Replace accessible parts
There are a number of
parts that are accessible without requiring the removal of the complete
transmission. many of the control parts including most of the electrical
parts are serviceable by simply removing the oil pan. The parts that are
accessible, however, vary from transmission to transmission and most
transmission repair facilities would hesitate to provide meaningful
warrantees on external repairs for the simple reason that they cannot see if
there are any additional internal problems in the components that are only
accessible by transmission removal.
In a complete
overhaul (also known as rebuilding a transmission), the transmission is
removed from the vehicle and completely disassembled with the parts laid out
on a workbench. Each part is inspected for wear and damage and then either
cleaned in a special cleaning solution, or replaced with another part
depending on its condition. Parts that have friction surfaces, such as bands
and clutches are replaced as are all seals and gaskets. The torque converter
is also replaced, usually with a remanufactured one. Technical service
bulletins are checked to see if the auto manufacturer recommends any
modifications to correct design defects that were discovered after the
transmission was built. Automobile manufacturers often make upgrade kits
available to transmission shops to resolve these design defects.

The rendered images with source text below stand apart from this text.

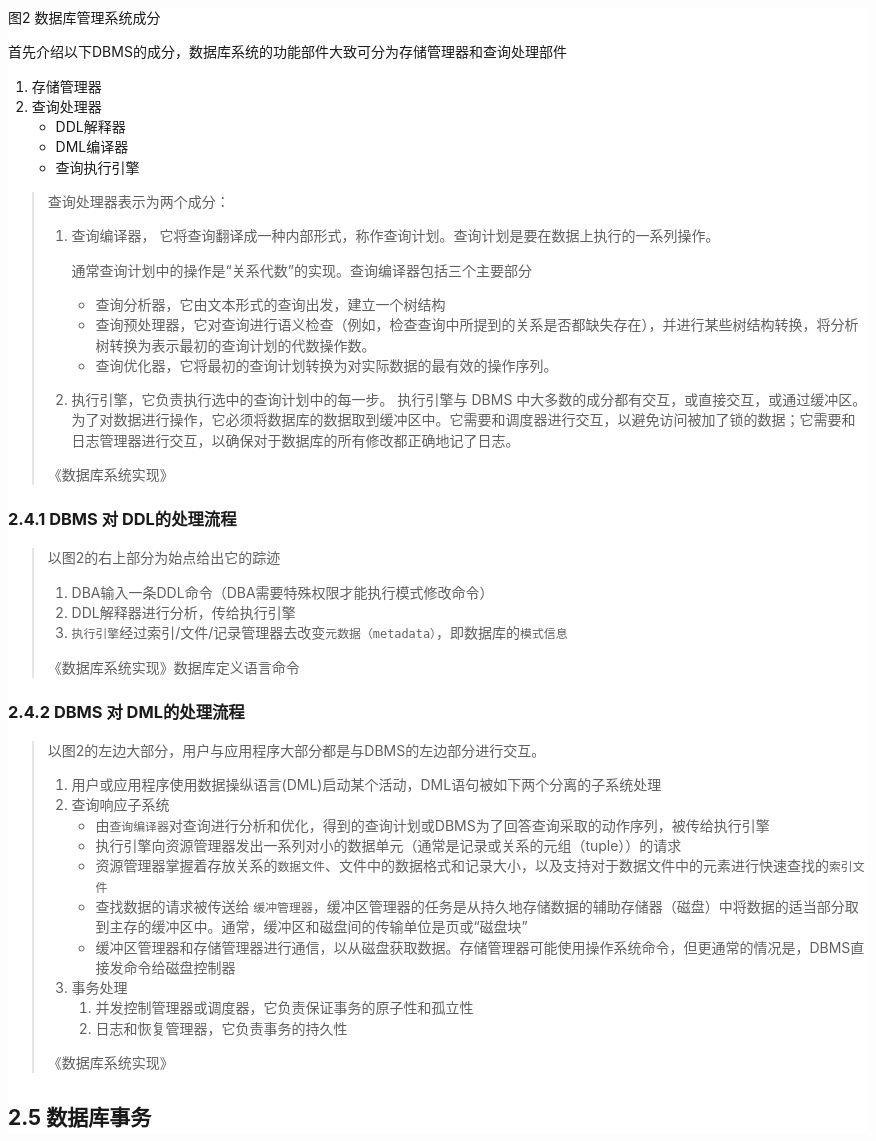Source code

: 图2  数据库管理系统成分

首先介绍以下DBMS的成分，数据库系统的功能部件大致可分为存储管理器和查询处理部件

1. 存储管理器
2. 查询处理器
   * DDL解释器
   * DML编译器
   * 查询执行引擎

> 查询处理器表示为两个成分：
>
> 1. 查询编译器， 它将查询翻译成一种内部形式，称作查询计划。查询计划是要在数据上执行的一系列操作。
>
>    通常查询计划中的操作是“关系代数”的实现。查询编译器包括三个主要部分
>
>    * 查询分析器，它由文本形式的查询出发，建立一个树结构
>    * 查询预处理器，它对查询进行语义检查（例如，检查查询中所提到的关系是否都缺失存在），并进行某些树结构转换，将分析树转换为表示最初的查询计划的代数操作数。
>    * 查询优化器，它将最初的查询计划转换为对实际数据的最有效的操作序列。
>
> 2. 执行引擎，它负责执行选中的查询计划中的每一步。 执行引擎与 DBMS 中大多数的成分都有交互，或直接交互，或通过缓冲区。为了对数据进行操作，它必须将数据库的数据取到缓冲区中。它需要和调度器进行交互，以避免访问被加了锁的数据；它需要和日志管理器进行交互，以确保对于数据库的所有修改都正确地记了日志。
>
> 《数据库系统实现》

### 2.4.1 DBMS 对 DDL的处理流程

>  以图2的右上部分为始点给出它的踪迹
>
> 1. DBA输入一条DDL命令（DBA需要特殊权限才能执行模式修改命令）
> 2. DDL解释器进行分析，传给执行引擎
> 3. `执行引擎`经过索引/文件/记录管理器去改变`元数据（metadata）`，即数据库的`模式信息`
>
> 《数据库系统实现》数据库定义语言命令

### 2.4.2 DBMS 对 DML的处理流程

> 以图2的左边大部分，用户与应用程序大部分都是与DBMS的左边部分进行交互。
>
> 1. 用户或应用程序使用数据操纵语言(DML)启动某个活动，DML语句被如下两个分离的子系统处理
> 2. 查询响应子系统
>    * 由`查询编译器`对查询进行分析和优化，得到的查询计划或DBMS为了回答查询采取的动作序列，被传给执行引擎
>    * 执行引擎向资源管理器发出一系列对小的数据单元（通常是记录或关系的元组（tuple））的请求
>    * 资源管理器掌握着存放关系的`数据文件`、文件中的数据格式和记录大小，以及支持对于数据文件中的元素进行快速查找的`索引文件`
>    * 查找数据的请求被传送给 `缓冲管理器`，缓冲区管理器的任务是从持久地存储数据的辅助存储器（磁盘）中将数据的适当部分取到主存的缓冲区中。通常，缓冲区和磁盘间的传输单位是页或“磁盘块”
>    * 缓冲区管理器和存储管理器进行通信，以从磁盘获取数据。存储管理器可能使用操作系统命令，但更通常的情况是，DBMS直接发命令给磁盘控制器
> 3. 事务处理
>    1. 并发控制管理器或调度器，它负责保证事务的原子性和孤立性
>    2. 日志和恢复管理器，它负责事务的持久性
>
> 《数据库系统实现》

## 2.5 数据库事务
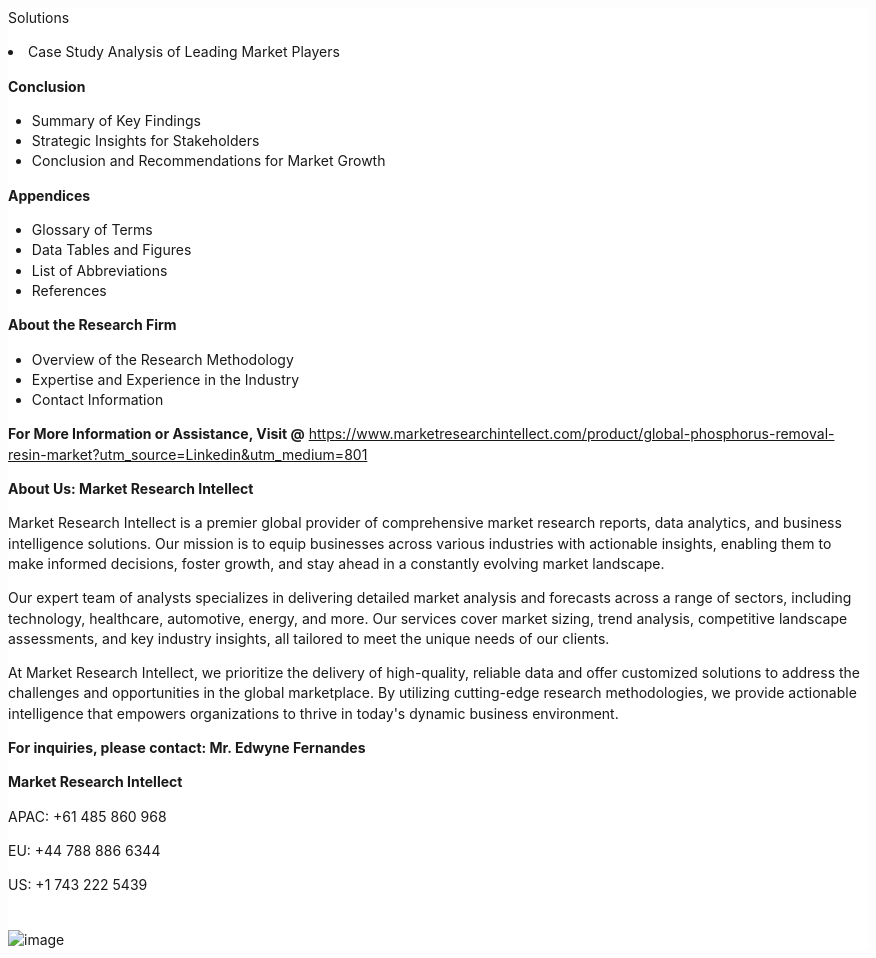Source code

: Solutions</li><li>Case Study Analysis of Leading Market Players</li></ul><p><strong>Conclusion</strong></p><ul><li>Summary of Key Findings</li><li>Strategic Insights for Stakeholders</li><li>Conclusion and Recommendations for Market Growth</li></ul><p><strong>Appendices</strong></p><ul><li>Glossary of Terms</li><li>Data Tables and Figures</li><li>List of Abbreviations</li><li>References</li></ul><p><strong>About the Research Firm</strong></p><ul><li>Overview of the Research Methodology</li><li>Expertise and Experience in the Industry</li><li>Contact Information</li></ul></div><div class="article-main__content" data-test-id="publishing-text-block"><p><span class="font-[700]"><strong>For More Information or Assistance, Visit @</strong>&nbsp;<a href="https://www.marketresearchintellect.com/product/global-phosphorus-removal-resin-market?utm_source=Linkedin&utm_medium=801">https://www.marketresearchintellect.com/product/global-phosphorus-removal-resin-market?utm_source=Linkedin&utm_medium=801</a></span></p><p><strong>About Us: Market Research Intellect</strong></p><p>Market Research Intellect is a premier global provider of comprehensive market research reports, data analytics, and business intelligence solutions. Our mission is to equip businesses across various industries with actionable insights, enabling them to make informed decisions, foster growth, and stay ahead in a constantly evolving market landscape.</p><p>Our expert team of analysts specializes in delivering detailed market analysis and forecasts across a range of sectors, including technology, healthcare, automotive, energy, and more. Our services cover market sizing, trend analysis, competitive landscape assessments, and key industry insights, all tailored to meet the unique needs of our clients.</p><p>At Market Research Intellect, we prioritize the delivery of high-quality, reliable data and offer customized solutions to address the challenges and opportunities in the global marketplace. By utilizing cutting-edge research methodologies, we provide actionable intelligence that empowers organizations to thrive in today's dynamic business environment.</p><p><strong>For inquiries, please contact: Mr. Edwyne Fernandes</strong></p><p><strong>Market Research Intellect</strong></p><p>APAC: +61 485 860 968</p><p>EU: +44 788 886 6344</p><p>US: +1 743 222 5439</p></div><div class="article-main__content" data-test-id="publishing-text-block">&nbsp;</div>
![image](https://github.com/user-attachments/assets/d3de2657-3455-4f12-b6ac-e54f822df82e)
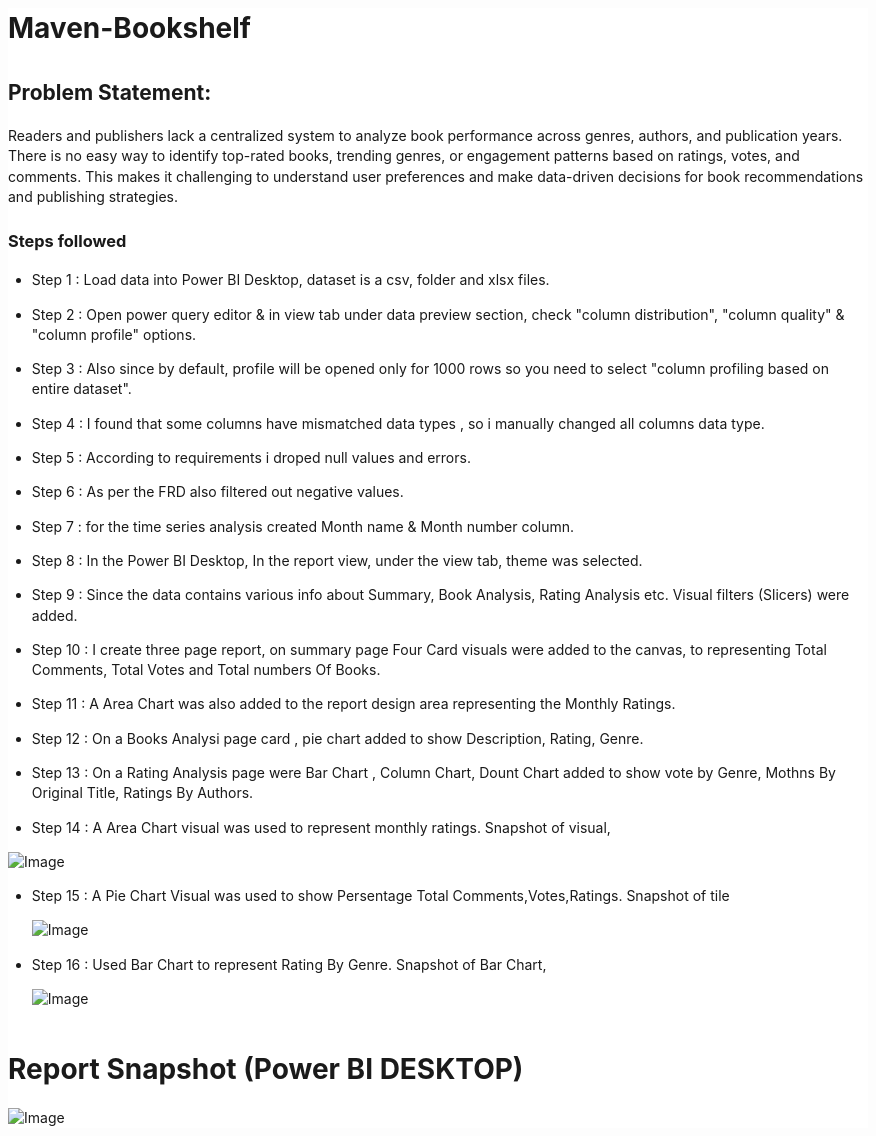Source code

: # Maven-Bookshelf

## Problem Statement:

Readers and publishers lack a centralized system to analyze book performance across genres, authors, and publication years. There is no easy way to identify top-rated books, trending genres, or engagement patterns based on ratings, votes, and comments. This makes it challenging to understand user preferences and make data-driven decisions for book recommendations and publishing strategies.

### Steps followed 

- Step 1 : Load data into Power BI Desktop, dataset is a csv, folder and xlsx files.
- Step 2 : Open power query editor & in view tab under data preview section, check "column distribution", "column quality" & "column profile" options.
- Step 3 : Also since by default, profile will be opened only for 1000 rows so you need to select "column profiling based on entire dataset".
- Step 4 : I found that some columns have mismatched data types , so i manually changed all columns data type.
- Step 5 : According to requirements i droped null values and errors.
- Step 6 : As per the FRD also filtered out negative values.
- Step 7 : for the time series analysis created Month name & Month number column.
- Step 8 : In the Power BI Desktop, In the report view, under the view tab, theme was selected.
- Step 9 : Since the data contains various info about Summary, Book Analysis,  Rating Analysis etc. Visual filters (Slicers) were added.
- Step 10 : I create three page report, on summary page Four Card visuals were added to the canvas, to representing Total Comments, Total Votes and Total numbers Of Books.
- Step 11 : A Area Chart was also added to the report design area representing the Monthly Ratings.
- Step 12 : On a Books Analysi page card , pie chart added to show Description, Rating, Genre.
- Step 13 : On a Rating Analysis page were Bar Chart , Column Chart, Dount Chart added to show vote by Genre, Mothns By Original Title, Ratings By Authors.

- Step 14 : A Area Chart visual was used to represent monthly ratings.
Snapshot of visual,

<img width="586" height="374" alt="Image" src="https://github.com/user-attachments/assets/cae101bf-659c-40f3-aa32-31e9bf5c7ae7" />

- Step 15 : A Pie Chart Visual was used to show Persentage Total Comments,Votes,Ratings.
  Snapshot of tile

  <img width="484" height="348" alt="Image" src="https://github.com/user-attachments/assets/d4e561dd-a6cd-4f0f-97ed-35ebc370ae70" />

- Step 16 : Used Bar Chart to represent Rating By Genre.
  Snapshot of Bar Chart,

  <img width="661" height="320" alt="Image" src="https://github.com/user-attachments/assets/cd54953c-b345-4e1a-9b05-a56d05fc48ac" />


 # Report Snapshot (Power BI DESKTOP)

<img width="1920" height="1080" alt="Image" src="https://github.com/user-attachments/assets/bf064a4b-9e65-435b-b337-48c3434d5c60" />
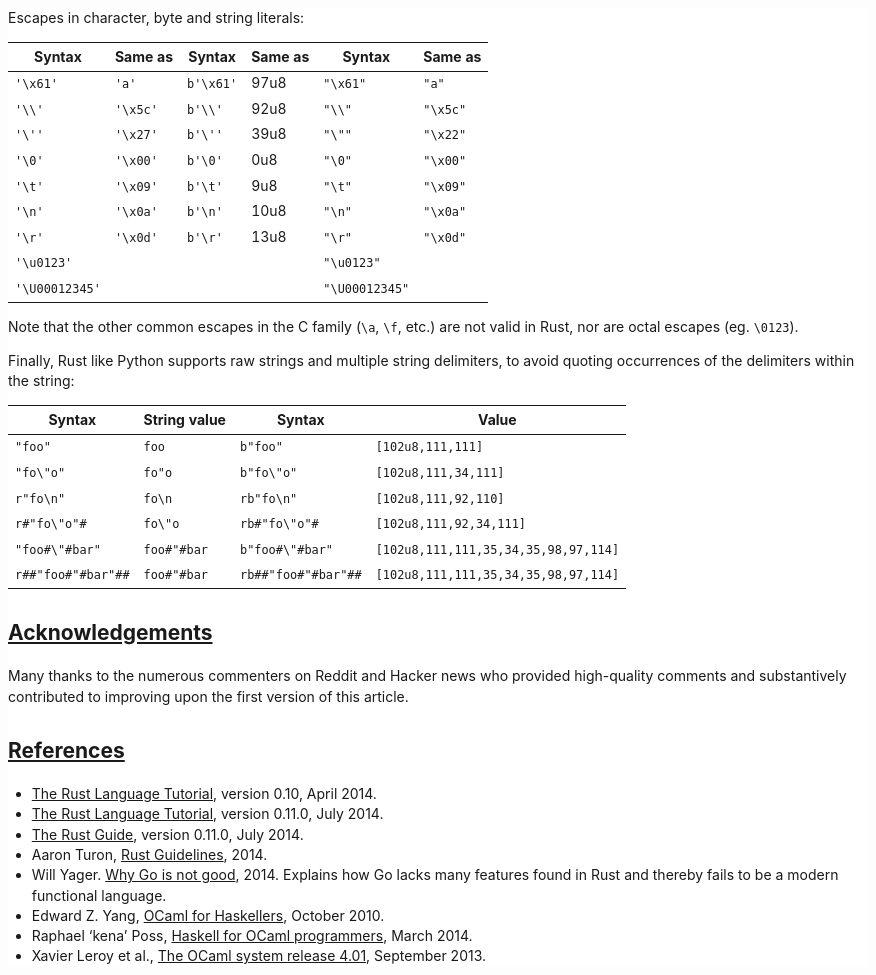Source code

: Escapes in character, byte and string literals:

|    Syntax    |Same as | Syntax  |Same as|    Syntax    |Same as |
|--------------|--------|---------|-------|--------------|--------|
|   `'\x61'`   | `'a'`  |`b'\x61'`| 97u8  |   `"\x61"`   | `"a"`  |
|    `'\\'`    |`'\x5c'`| `b'\\'` | 92u8  |    `"\\"`    |`"\x5c"`|
|    `'\''`    |`'\x27'`| `b'\''` | 39u8  |    `"\""`    |`"\x22"`|
|    `'\0'`    |`'\x00'`| `b'\0'` |  0u8  |    `"\0"`    |`"\x00"`|
|    `'\t'`    |`'\x09'`| `b'\t'` |  9u8  |    `"\t"`    |`"\x09"`|
|    `'\n'`    |`'\x0a'`| `b'\n'` | 10u8  |    `"\n"`    |`"\x0a"`|
|    `'\r'`    |`'\x0d'`| `b'\r'` | 13u8  |    `"\r"`    |`"\x0d"`|
|  `'\u0123'`  |        |         |       |  `"\u0123"`  |        |
|`'\U00012345'`|        |         |       |`"\U00012345"`|        |

Note that the other common escapes in the C family (`\a`, `\f`,
etc.) are not valid in Rust, nor are octal escapes (eg. `\0123`).

Finally, Rust like Python supports raw strings and multiple string delimiters, to
avoid quoting occurrences of the delimiters within the string:

|      Syntax      |String value|      Syntax       |               Value                |
|------------------|------------|-------------------|------------------------------------|
|     `"foo"`      |   `foo`    |     `b"foo"`      |         `[102u8,111,111]`          |
|    `"fo\"o"`     |   `fo"o`   |    `b"fo\"o"`     |        `[102u8,111,34,111]`        |
|    `r"fo\n"`     |   `fo\n`   |    `rb"fo\n"`     |        `[102u8,111,92,110]`        |
|   `r#"fo\"o"#`   |  `fo\"o`   |   `rb#"fo\"o"#`   |      `[102u8,111,92,34,111]`       |
|  `"foo#\"#bar"`  |`foo#"#bar` |  `b"foo#\"#bar"`  |`[102u8,111,111,35,34,35,98,97,114]`|
|`r##"foo#"#bar"##`|`foo#"#bar` |`rb##"foo#"#bar"##`|`[102u8,111,111,35,34,35,98,97,114]`|

[Acknowledgements](#toc-entry-11)
----------

Many thanks to the numerous commenters on Reddit and Hacker news who
provided high-quality comments and substantively contributed to
improving upon the first version of this article.

[References](#toc-entry-12)
----------

* [The Rust Language Tutorial](http://doc.rust-lang.org/0.10/tutorial.html), version 0.10, April 2014.
* [The Rust Language Tutorial](http://doc.rust-lang.org/0.11.0/tutorial.html), version 0.11.0, July 2014.
* [The Rust Guide](http://doc.rust-lang.org/0.11.0/guide.html), version 0.11.0, July 2014.
* Aaron Turon, [Rust Guidelines](https://aturon.github.io/), 2014.
* Will Yager. [Why Go is not good](http://yager.io/programming/go.html), 2014. Explains how Go lacks many
  features found in Rust and thereby fails to be a modern functional language.
* Edward Z. Yang, [OCaml for Haskellers](http://blog.ezyang.com/2010/10/ocaml-for-haskellers/), October 2010.
* Raphael ‘kena’ Poss, [Haskell for OCaml programmers](https://dr-knz.net/haskell-for-ocaml-programmers.html), March 2014.
* Xavier Leroy et al., [The OCaml system release 4.01](http://caml.inria.fr/pub/docs/manual-ocaml-4.01/), September 2013.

Replacement unit vs. overhaul existing unit
When a transmission requires an overhaul, there are generally two options
that you may have. The first is to remove your existing transmission and
overhaul it, then put the same, newly rebuilt unit back in your car. The
second option is to replace your existing unit with another unit that has
already been rebuilt or remanufactured.
The second option will get you out of the shop and on your way much faster
but may cause you problems down the road. The reason for this is that, in
some but not all cases, a particular transmission model can have dozens of
variations depending on which model car, which engine, which axle ratio,
even which tire size. The problems you could experience could be as simple
as a speedometer that reads too high or too low (the speedometer is usually
connected by cable to a gear in the transmission output shaft.) You may also
experience incorrect shift points or even complete transmission failure
because your engine may be more powerful then the one the replacement unit
was originally designed for. This is not the case with all transmission
models so voice your concerns with your technician. Most shops will
rebuild your existing unit if you request it as long as they can afford to
have a lift tied up with your car while the transmission is being rebuilt.
Of course this is only important if you are sure that the transmission you
have is the original one and has never previously been replaced.